Amid rapid technological developments, digitalization, and transforming labour markets, continuous learning opportunities have become a fixture of national skills and employability strategies. The recognition and validation of skills have consequently moved high on the policy agendas of many countries, as well as more flexible, learner-centered education. 

Globally, the Education 2030 Agenda encourages countries to put in place mechanisms to recognize, validate, and accredit knowledge and skills acquired in diverse contexts. Additionally, the UNESCO Global Convention on Higher Education highlights the need for a transition to competency-based teaching and learning, the recognition of prior learning, and partial qualifications. 

Shorter learning experiences are therefore seen not only as a promising avenue but also as an opportunity to widen equitable access for those who cannot easily enroll in full-time degree programmes. In a growing number of countries, students can pursue shorter educational experiences, such as micro-credentials offered by various providers (i.e. formal education organizations, enterprises, and civil society organizations), facilitating greater choice and individualized pathways.  

But what are micro-credentials?

The precise definition of micro-credentials is often blurry.  In response and amid a context of very diverse national and institutional practices, UNESCO has coined this common definition of micro-credentials:  

  • They are a record of focused learning achievement, verifying what the learner knows, understands, or can do.
  • They include assessments based on clearly defined standards and awarded by a trusted provider.
  • They have stand-alone value and may also contribute to or complement other micro-credentials or macro-credentials, including through recognition of prior learning.
  • They meet the standards required by relevant quality assurance. 

Many countries, both developed and developing, are currently experiencing rapid growth in the provision of short courses that they wish to transform into micro-credentials. Most questions that higher education authorities currently ask, tend to focus on regulation and academic recognition, quality assurance, and links to the national qualifications framework (NQF), as well as registration, storage, and portability of such credentials. To create trust in the higher education sector for their recognition as credit-bearing learning experiences, several countries are developing national micro-credential frameworks. This process often takes a collaborative approach involving higher education institutions and public authorities, such as Ministries, quality assurance, and NQF bodies. 

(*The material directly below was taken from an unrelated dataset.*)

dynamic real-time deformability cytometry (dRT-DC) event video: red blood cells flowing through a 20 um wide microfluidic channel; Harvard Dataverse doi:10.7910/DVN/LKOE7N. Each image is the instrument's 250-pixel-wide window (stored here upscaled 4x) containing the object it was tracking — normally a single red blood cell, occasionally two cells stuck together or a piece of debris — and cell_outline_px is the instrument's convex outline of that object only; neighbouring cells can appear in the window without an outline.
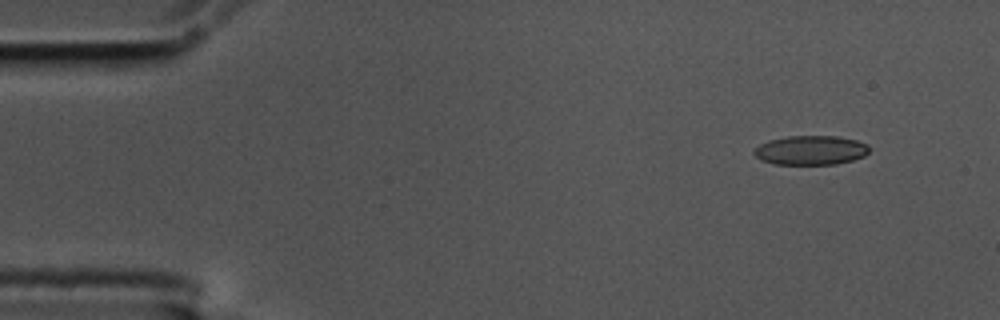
{"species": "common noctule bat (a hibernating species)", "species_latin": "Nyctalus noctula", "temperature_condition": "cold", "stored_images_in_passage": 52, "camera_frame_rate_fps": 3000, "um_per_image_px": 0.085, "animal": {"sex": "male", "body_mass_g": 17.5, "forearm_length_mm": 52.3}, "frame": {"image": 1, "passage_image": 1, "time_ms": 0.0, "image_size_px": [1000, 320], "cell_outline_px": [[868, 152], [864, 156], [852, 160], [836, 164], [776, 164], [760, 160], [752, 152], [760, 144], [768, 140], [788, 136], [840, 136], [856, 140], [868, 144]], "centroid_in_image_um": [68.91, 12.76], "position_along_channel_um": 16.1, "area_um2": 19.65}}
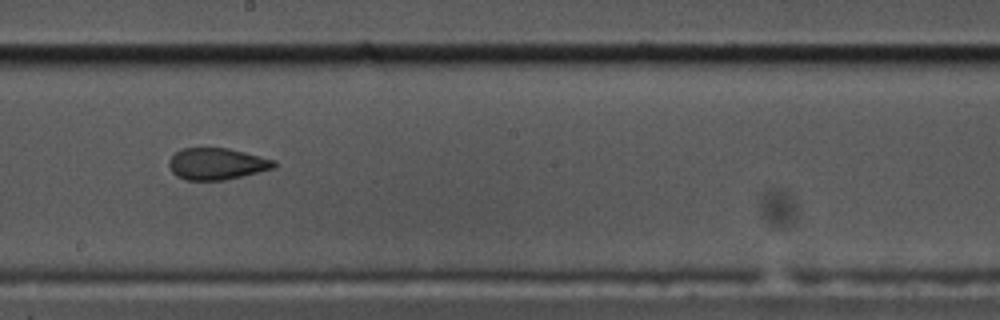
{"frame": {"image": 2, "passage_image": 27, "time_ms": 8.667, "image_size_px": [1000, 320], "cell_outline_px": [[276, 168], [224, 180], [188, 180], [176, 176], [172, 172], [168, 164], [168, 160], [180, 148], [228, 148], [276, 160]], "centroid_in_image_um": [18.42, 13.92], "position_along_channel_um": 229.8, "area_um2": 19.42}}
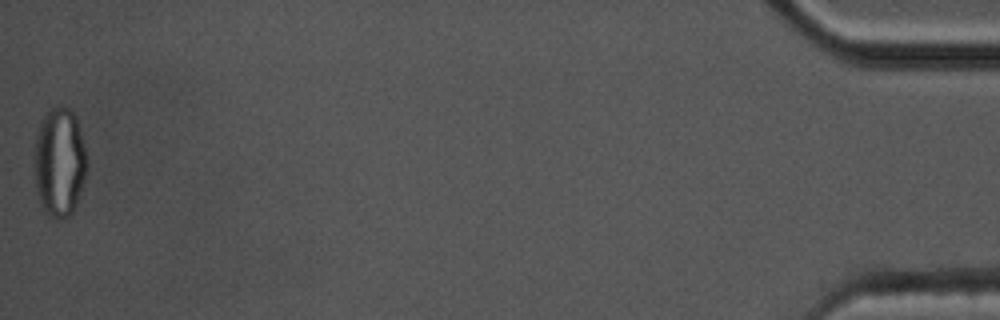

To support national authorities in the development of a national framework for micro-credentials, IIEP has launched action-based research aimed at generating knowledge on good practices to build such frameworks in post-secondary education. With this objective in mind, IIEP has already conducted a desk study on short courses, micro-credentials and flexible learning pathways: blueprint for policy development and action

To put this policy paper into action, IIEP has also developed a research methodology to work with countries on the development of a national micro-credential framework. This methodology covers survey instruments and guidelines to organize stakeholder consultations to discuss options that suit the national context. 

Piloting a micro-credentials framework in Mauritius 

In September 2023, IIEP-UNESCO partnered with the Mauritius Higher Education Commission and the Mauritius Qualifications Authority to pilot the IIEP-UNESCO research on micro-credential frameworks. Through this pilot, IIEP is testing its action-oriented research methodology while also providing recommendations to country authorities for a Mauritian micro-credentials framework. 

The pilot research in Mauritius includes data collection via four surveys among policy-makers and higher education and TVET institutions to better understand the country's current regulatory framework, as well as the existing provision of micro-credentials and perceptions of its opportunities and challenges in the sector. 

The data will be discussed in a stakeholder consultation meeting in Port Louis, Mauritius, starting 17 January 2024, bringing together representatives from national authorities and higher education and TVET institutions to discuss options for the framework, such as the scope and definition for micro-credentials, quality assurance, its link to the national qualifications framework, and technological infrastructure issues. 

A report will then be prepared and shared with the national authorities, making recommendations for a national framework for micro-credentials in Mauritius.